Thompson hasn't been on a pathway to success in years, except last season, and you know who drove him down that pathway? F-A-V-R-E
And why shouldn't the Packers think that? They're coming off a 13-3 season, and they're handing the ball to a player who spent three years as Favre's understudy. You'd think Rodgers learned plenty while holding a clipboard, and it's apparent that he also has earned his teammates' respect. Several Packers talked about how well Rodgers interacts with his fellow players, primarily because he has made a point of getting to know them during his time in Green Bay.
It's easy to interact well when you are an underclassman. Rodger's is nothing but a 3-yr. Freshman. He hasn't made the grades to pass on to the next level. For instance, all 9th graders do everything they can to get along with the 12th graders.
Those relationships will come in handy for Rodgers this season. So will his ability to deftly maneuver through the constant media scrutiny he's sure to face. Even as a swarm of reporters hovered around his locker after Monday's practice, Rodgers swaggered into the mass of microphones and television cameras with the confidence of a man who'd just won his first playoff game.
Careful Rodgers, don't swagger too much, last time you did that, you broke your foot. Ask Brett about a broken foot and how to deal...oh wait...nevermind.
"He's handled all of this like a pro," said Packers wide receiver Greg Jennings. "He hasn't let this be a strain on him at all. His whole attitude is that he's going to get this done, and that says a lot about his mental state. People can say what they want, but it's only a distraction if you let it become one."
Hey Greg Jennings, Brett Favre MADE YOU.
That raises another point to be made here: Rodgers knew it wouldn't be easy replacing Favre, regardless of when it happened. In this case, there are just more unpredictable factors involved in the process. What can't be overlooked, however, is whether Rodgers deserved the chance to play. The guy was a first-round pick, for god's sake. The Packers eventually had to determine whether he was their quarterback of the future.
The fact that the Packers drafted him in the first round says nothing. They've only made one solid first-round pick in the last decade (AJ Hawk).
That's why I don't understand why so many skeptics are predicting the Packers' demise now that it's becoming clear that Favre won't be a part of this team. Chargers quarterback Philip Rivers had to wait for two years behind Drew Brees in San Diego and look how that turned out. The Chargers have made two straight playoff appearances; Rivers has played in the Pro Bowl; and nobody is second-guessing the choice today.
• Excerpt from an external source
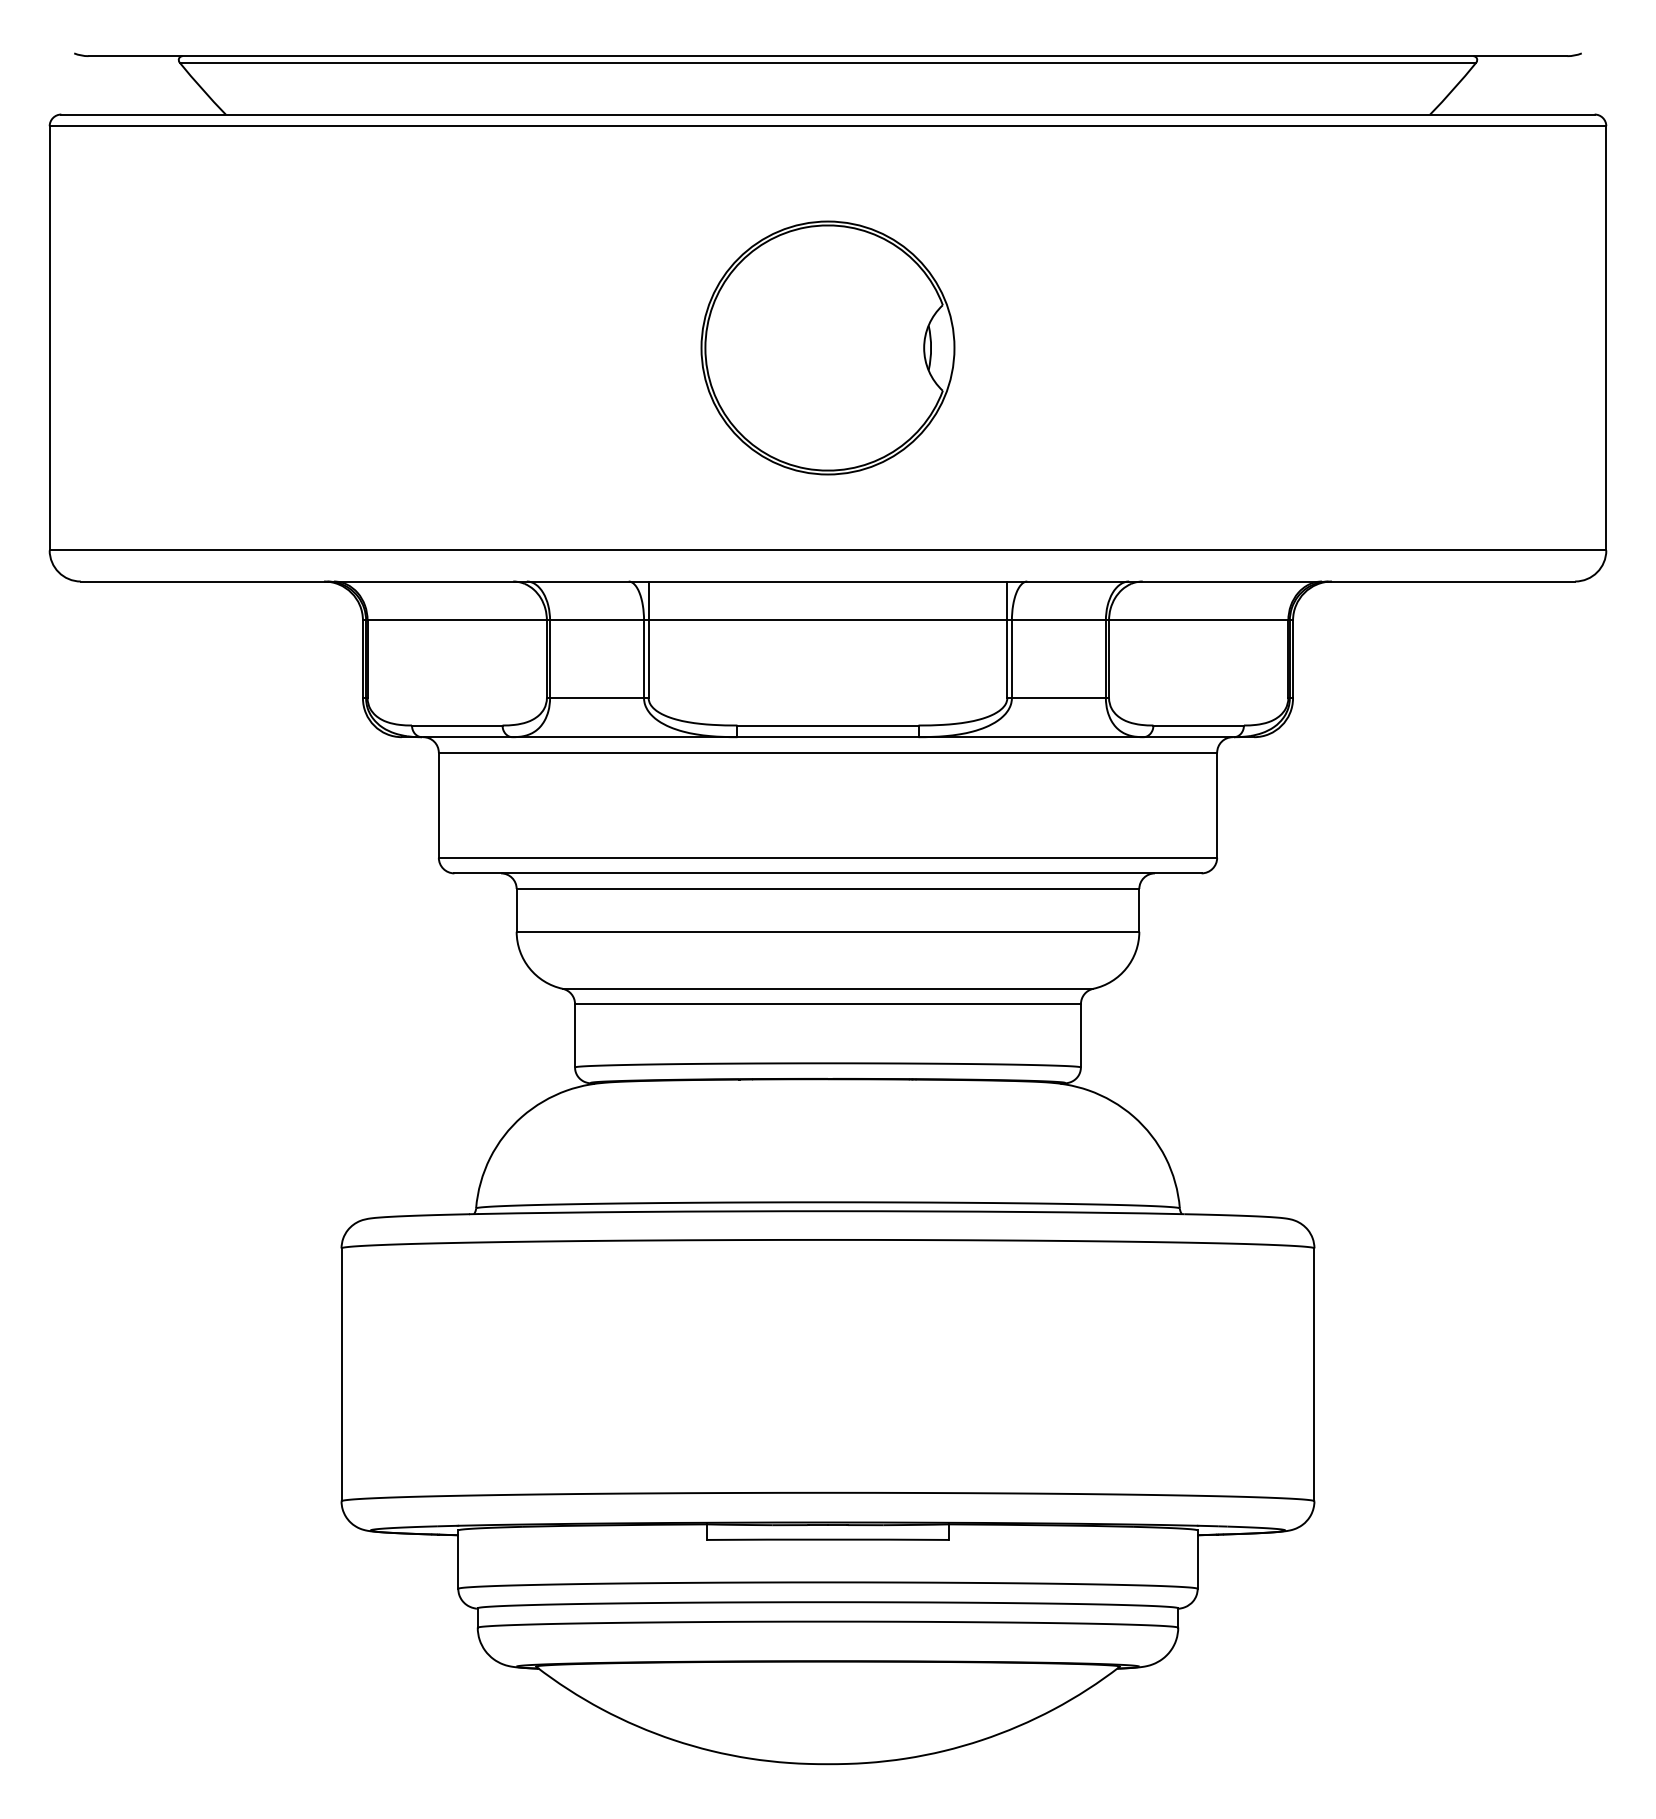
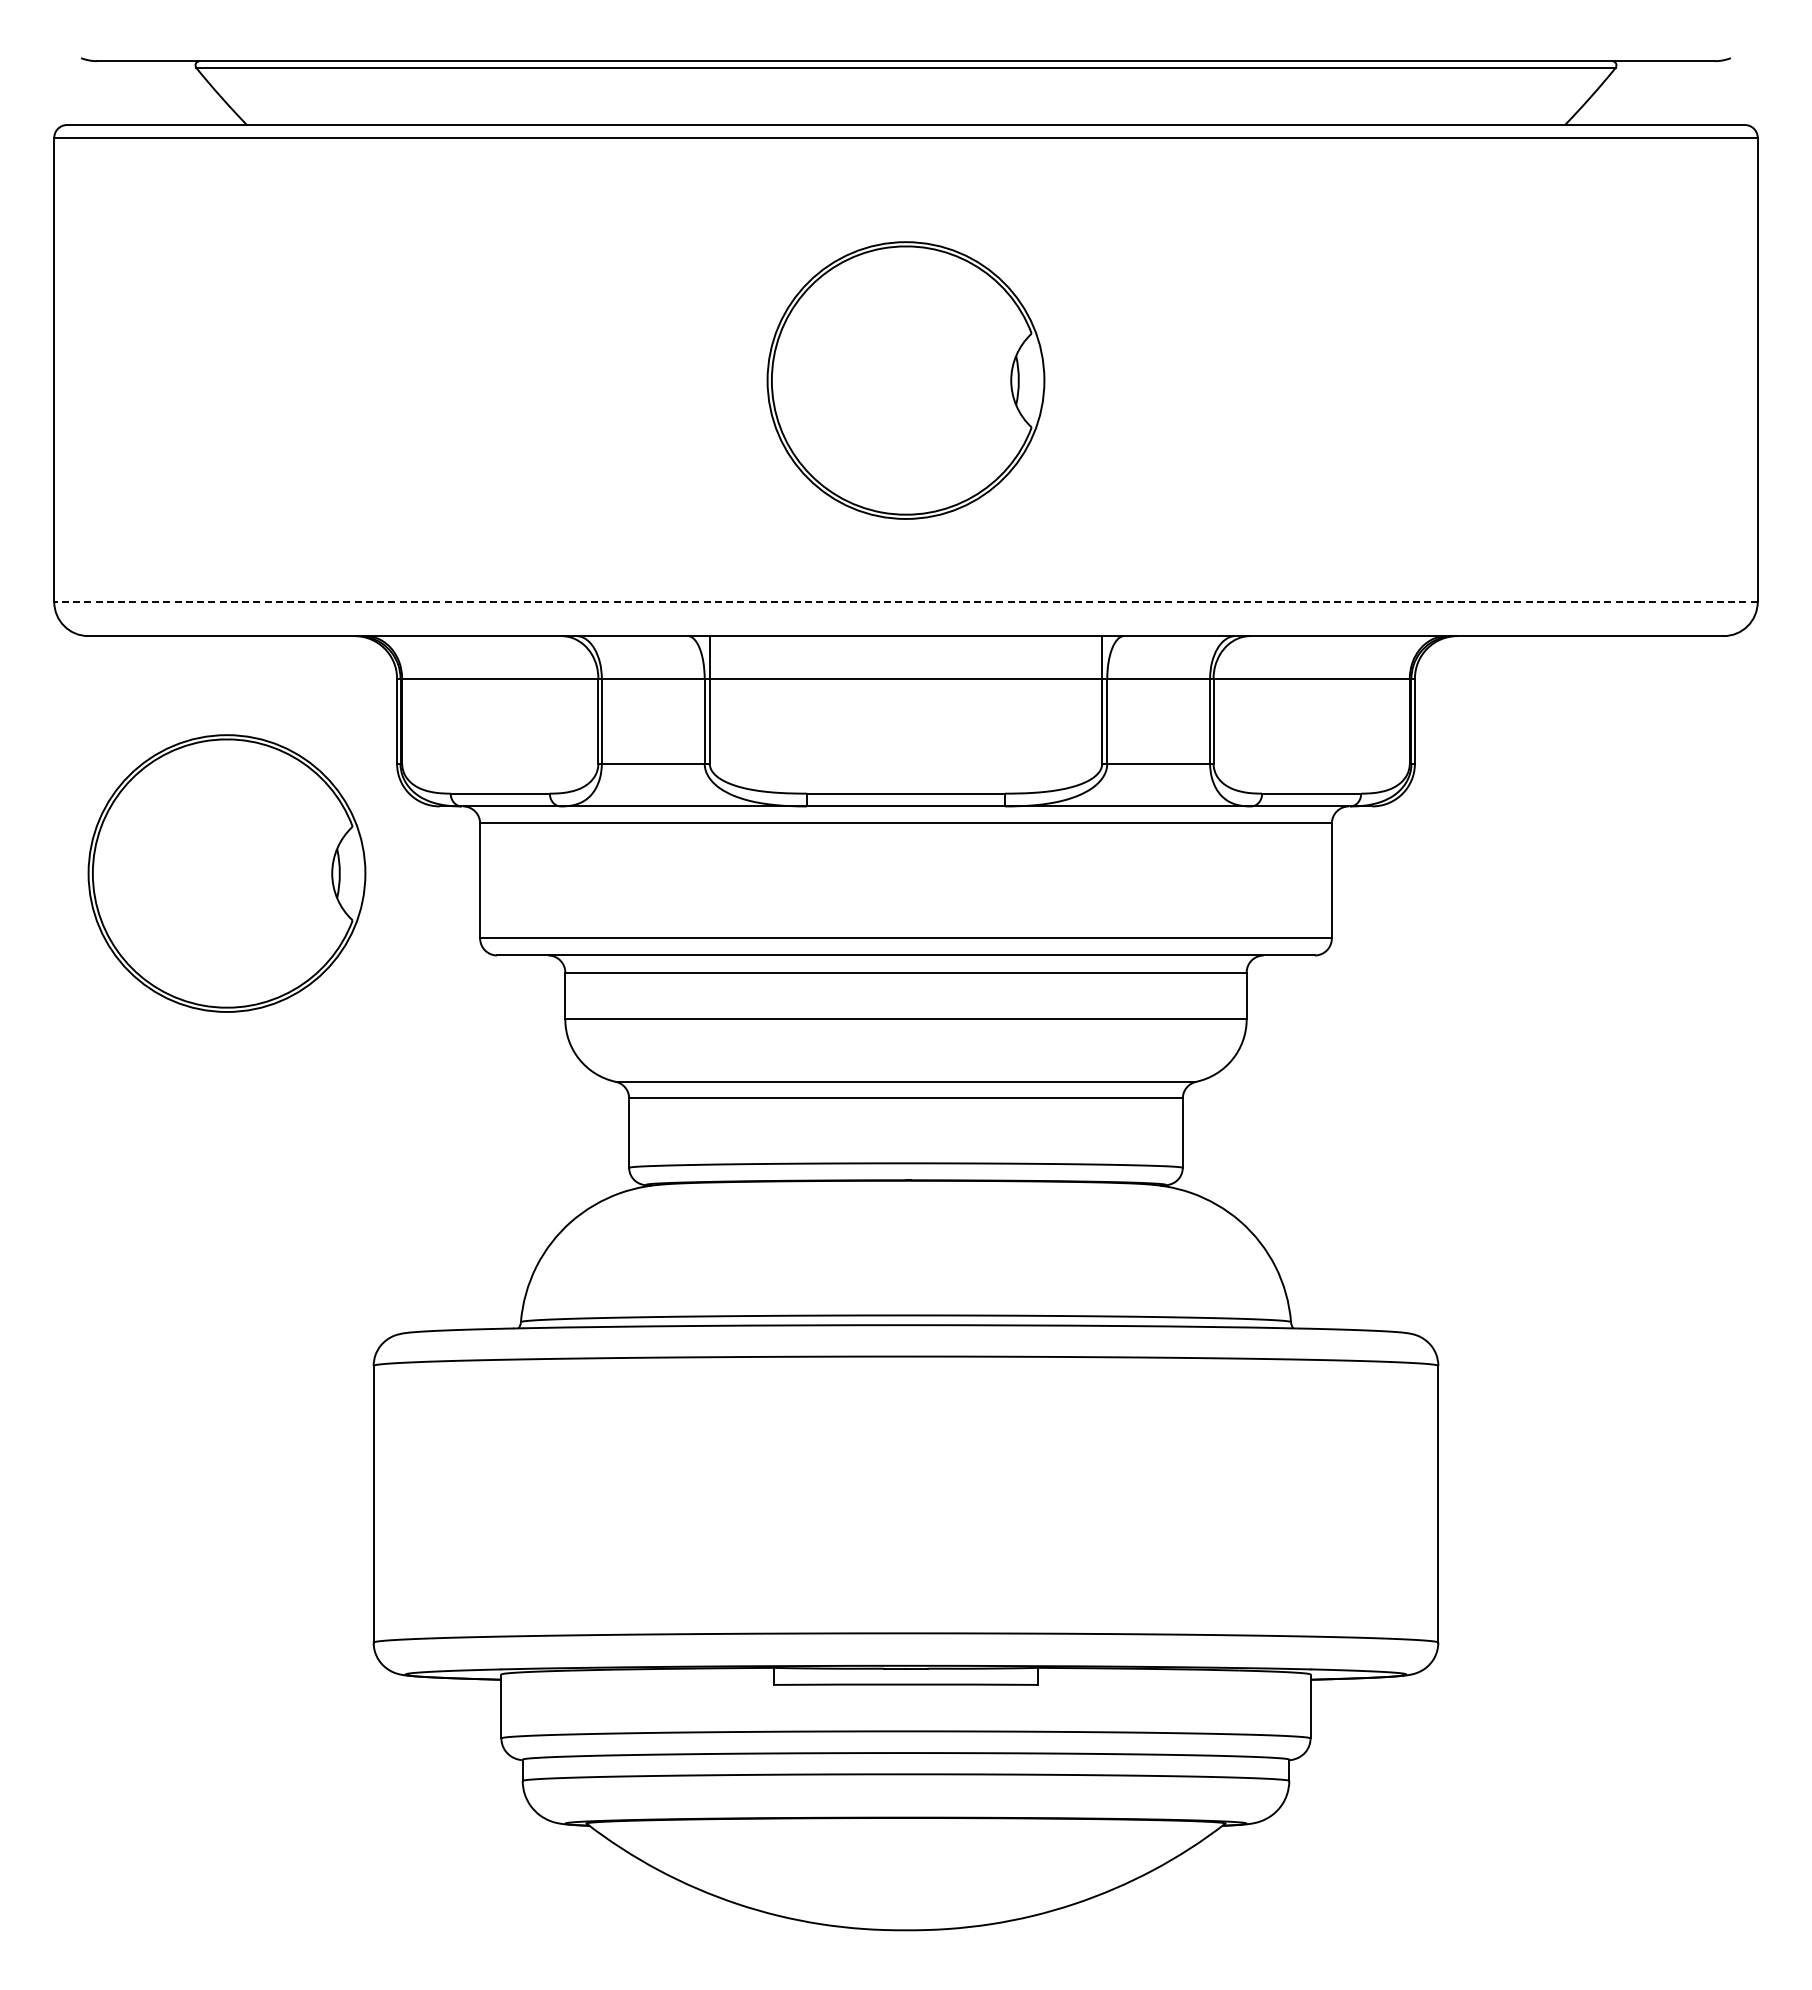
line: (828, 550) -> (906, 602), solid -> dashed
part: (207, 798) -> (226, 873), added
Now that doesn't mean Rodgers will have similar success. It's just that there's nothing to suggest he can't be the leader that Thompson and McCarthy expect him to become.
Phillip Rivers is an arrogant jerk who folds. Are we seriously making this argument, Jeff?
Remember, this isn't a team lacking in weapons. The Packers have dynamic receivers, a sturdy offensive line and an aggressive defense, and they should have a content Ryan Grant back in camp once they resolve contract negotiations with the holdout running back. That's a pretty good way for a young quarterback to open his career as a starter.
Rodgers knows this, and so does Packers management.
Aaron Rodgers, your mighty Packers can go to war with weapons, but the SECRET WEAPON is Mississippi born, All-American, Brett Lorenzo Favre. I must keep repeating the middle name due to the fact that it's so outstanding. Enjoy September, it'll be your only regular season month of hope.
So don't be surprised if Rodgers continues to look confident and unaffected by all the talk about Favre. As Rodgers said, the Packers "will believe in whoever is under center. And I've earned a lot of respect from running the scout team and working hard over the last three years."
I'd have a false sense of confidence, too, if I rocked that nasty soul patch.
In other words, Rodgers knows he's ready for this long-awaited opportunity. Now that it's finally here, he's not going to ruin it by thinking about the last guy who held the job.
Aaron Rodgers, welcome to the NFL, you'll go 4-12.